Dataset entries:
───

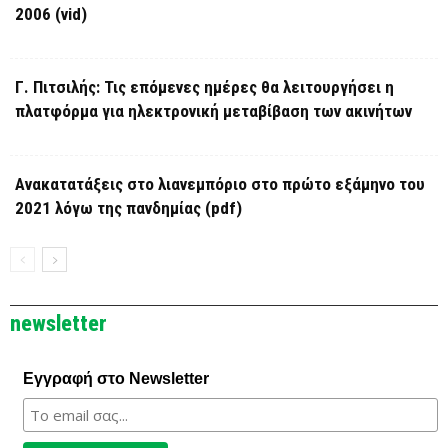
2006 (vid)
Γ. Πιτσιλής: Τις επόμενες ημέρες θα λειτουργήσει η
πλατφόρμα για ηλεκτρονική μεταβίβαση των ακινήτων
Ανακατατάξεις στο λιανεμπόριο στο πρώτο εξάμηνο του
2021 λόγω της πανδημίας (pdf)
newsletter
Εγγραφή στο Newsletter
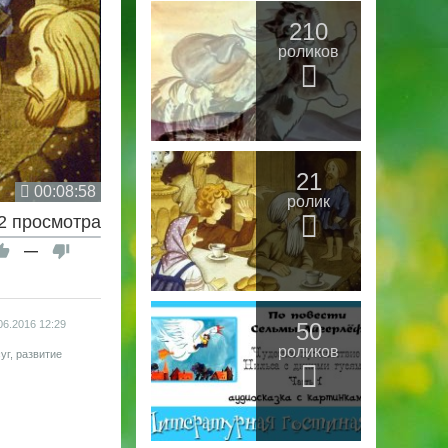
210
роликов
21
00:08:58
ролик
2 просмотра
—
50
06.2016
12:29
роликов
уг, развитие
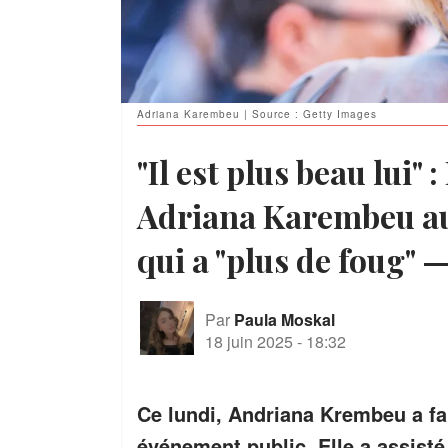
Adriana Karembeu | Source : Getty Images
"Il est plus beau lui"
Adriana Karembeu au 
qui a "plus de foug" 
Par
Paula Moskal
18 juin 2025
-
18:32
Ce lundi, Andriana Krembeu a fa
événement public. Elle a assist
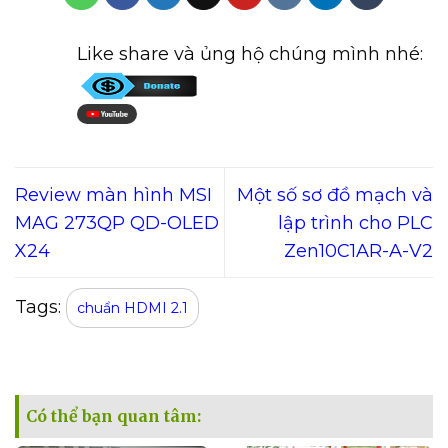
Like share và ủng hộ chúng mình nhé:
Review màn hình MSI
Một số sơ đồ mạch và
MAG 273QP QD-OLED
lập trình cho PLC
X24
Zen10C1AR-A-V2
Tags:
chuẩn HDMI 2.1
Có thể bạn quan tâm:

───

PROBLEM DESCRIPTION: Can you echo the lines above, starting at the very beginning of the records and stopping after the line that contains "уг, развитие"? Leave out the pictures.

OUTPUT:
2006 (vid)
Γ. Πιτσιλής: Τις επόμενες ημέρες θα λειτουργήσει η
πλατφόρμα για ηλεκτρονική μεταβίβαση των ακινήτων
Ανακατατάξεις στο λιανεμπόριο στο πρώτο εξάμηνο του
2021 λόγω της πανδημίας (pdf)
newsletter
Εγγραφή στο Newsletter
210
роликов
21
00:08:58
ролик
2 просмотра
—
50
06.2016
12:29
роликов
уг, развитие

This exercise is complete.